The aging population has contributed to the high fertility rate in the past. Perhaps this was due to the COVID-19 pandemic, which increased the intimacy opportunities between couples and the emotional support for parenthood. Other factors may have increased the desire for parenthood in older age groups. If this is the case, we can expect an increase in the fertility rate in the future. But what factors might be causing the current low fertility rate? And what is the effect of economic climate on fertility?
Age-specific fertility rate
The age-specific fertility rate (ASPR) measures fertility in a certain group by age. The calculation of the age-specific fertility rate is the same as that for general fertility rates, except that the calculation uses a shorter time period: women-years of exposure are divided by 1000 to calculate ASPR. This ratio indicates the fertility of a group based on the age of its youngest members. ASPRs can be calculated by using the data from several different sources.
Total fertility rate
The Total Fertility Rate (TFR) is the average number of children a woman will have during her childbearing years. The Total Fertility Rate is a much more accurate measure of fertility than the crude birth rate. It is measured as the average number of children a woman would have at age 50 if she were fertile and had no contraceptives. A woman’s TFR is calculated by combining the Age-Specific Fertility Rate and her age group.
Gross reproduction rate
The gross reproduction rate of who is the estimated number of girls born for every thousand females who pass through their child bearing years. This number is useful for comparing reproductive capacity among different age groups, as it only takes into account female births. Net reproduction rate, on the other hand, attempts to take into account current mortality rates for both the mother and child. Both rates are calculated from the same set of data, but net reproduction rate is more precise, as it takes into account both factors.
Influence of economic climate on fertility
The rise in perceived economic uncertainty may explain the decline in fertility rates.
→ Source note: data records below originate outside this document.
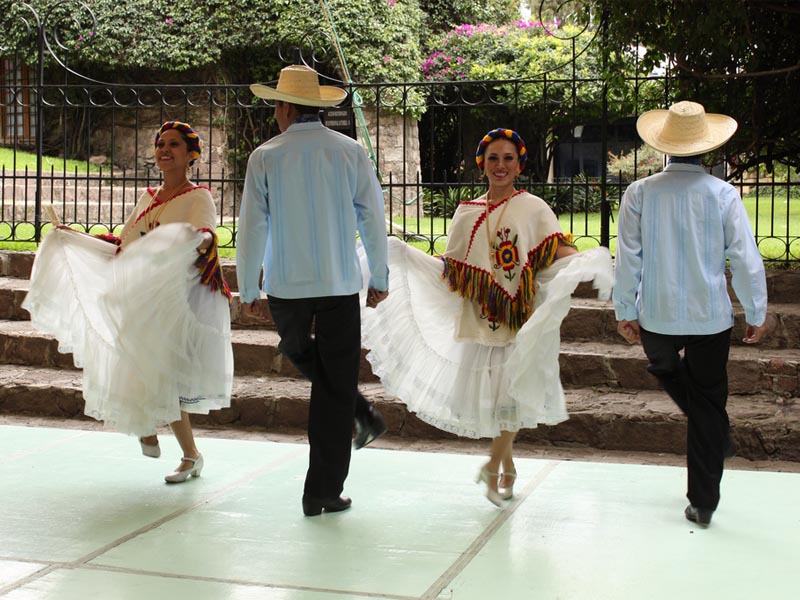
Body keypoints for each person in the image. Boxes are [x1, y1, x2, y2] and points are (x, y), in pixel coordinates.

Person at [359, 128, 613, 507]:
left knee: (510, 394)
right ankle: (506, 466)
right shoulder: (467, 212)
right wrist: (407, 256)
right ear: (482, 164)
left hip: (519, 318)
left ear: (519, 164)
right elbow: (455, 266)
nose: (501, 166)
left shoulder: (534, 208)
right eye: (493, 158)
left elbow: (555, 249)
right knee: (498, 402)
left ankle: (493, 465)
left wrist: (587, 260)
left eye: (508, 158)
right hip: (480, 319)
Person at [22, 121, 234, 483]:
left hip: (172, 299)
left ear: (190, 155)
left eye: (174, 145)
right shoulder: (149, 197)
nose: (164, 150)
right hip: (135, 299)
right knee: (143, 370)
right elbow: (127, 243)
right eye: (160, 144)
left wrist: (189, 239)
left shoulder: (198, 197)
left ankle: (179, 448)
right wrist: (76, 238)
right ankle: (173, 444)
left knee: (160, 372)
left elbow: (206, 238)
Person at [236, 65, 389, 517]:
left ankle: (353, 419)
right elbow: (373, 219)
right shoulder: (349, 152)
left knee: (306, 357)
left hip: (285, 285)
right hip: (340, 282)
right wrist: (379, 277)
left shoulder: (265, 156)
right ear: (317, 108)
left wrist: (248, 287)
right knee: (335, 385)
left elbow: (252, 226)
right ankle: (323, 488)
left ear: (284, 107)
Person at [613, 100, 768, 528]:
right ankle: (703, 503)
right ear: (707, 149)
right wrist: (756, 310)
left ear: (664, 147)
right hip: (711, 318)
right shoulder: (723, 195)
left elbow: (629, 258)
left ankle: (713, 436)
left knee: (665, 369)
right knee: (707, 400)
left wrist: (625, 308)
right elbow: (745, 258)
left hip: (656, 316)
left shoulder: (639, 193)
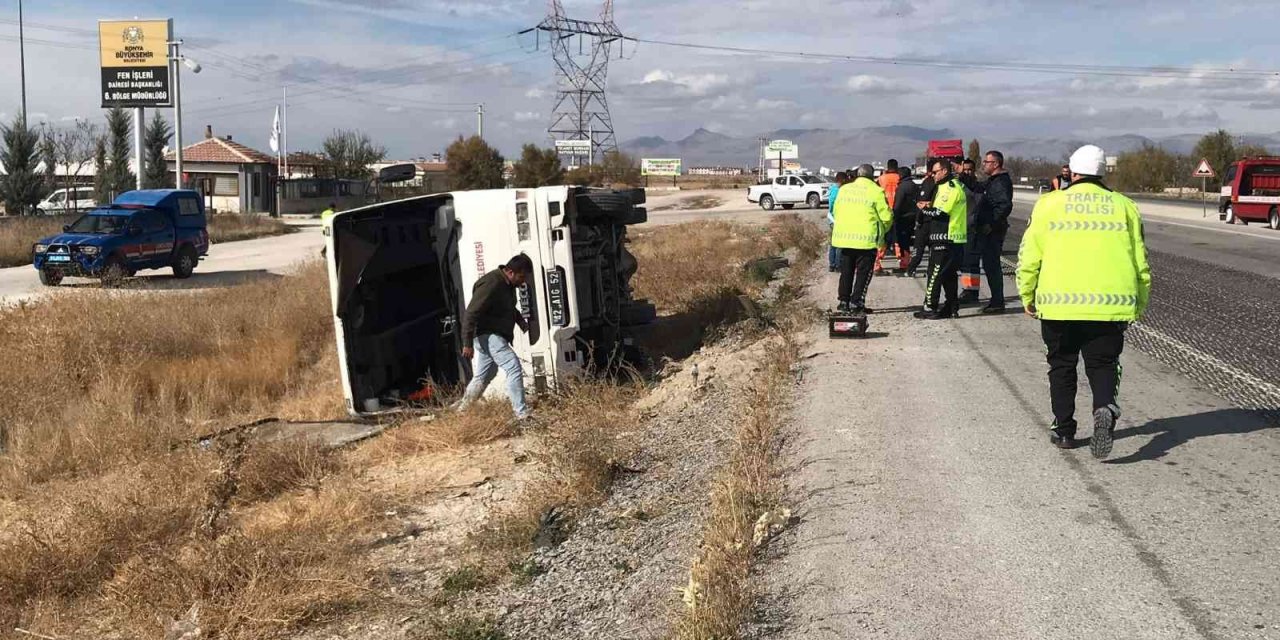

Economic constraints directly affect individuals and families, fueling general perceptions of uncertainty about the future economic environment and employment. Hence, it seems likely that religious and other cultural factors might counteract fertility decline in some regions. However, more research needs to be done to establish the exact relationship between economic climate and fertility rates. We cannot conclude that economic uncertainty is the main reason for the decline in fertility.
Sources of data
Demographers use the Total fertility rate to measure fertility rates. It measures the average number of children born to a woman over her lifetime. It’s also referred to as the ‘lifetime fertility rate’. It is a period metric, not a cohort one. Demographers use this data to estimate current fertility rates. This data is derived from a variety of sources, including censuses, other surveys, and personal histories.